_Work to complete_. Find and copy each line of the listing below that has the word "Core" in it.

+++

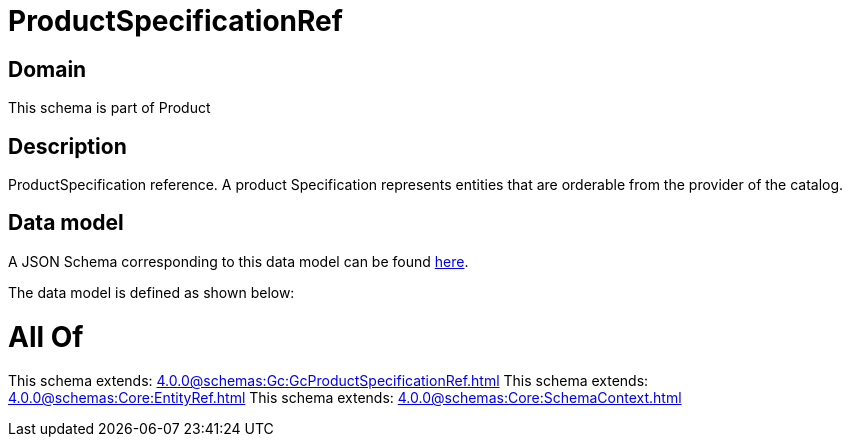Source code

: = ProductSpecificationRef

[#domain]
== Domain

This schema is part of Product

[#description]
== Description

ProductSpecification reference. A product Specification represents entities that are orderable from the provider of the catalog.


[#data_model]
== Data model

A JSON Schema corresponding to this data model can be found https://tmforum.org[here].

The data model is defined as shown below:


= All Of 
This schema extends: xref:4.0.0@schemas:Gc:GcProductSpecificationRef.adoc[]
This schema extends: xref:4.0.0@schemas:Core:EntityRef.adoc[]
This schema extends: xref:4.0.0@schemas:Core:SchemaContext.adoc[]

+++

_Written response_.
This schema extends: xref:4.0.0@schemas:Core:EntityRef.adoc[]
This schema extends: xref:4.0.0@schemas:Core:SchemaContext.adoc[]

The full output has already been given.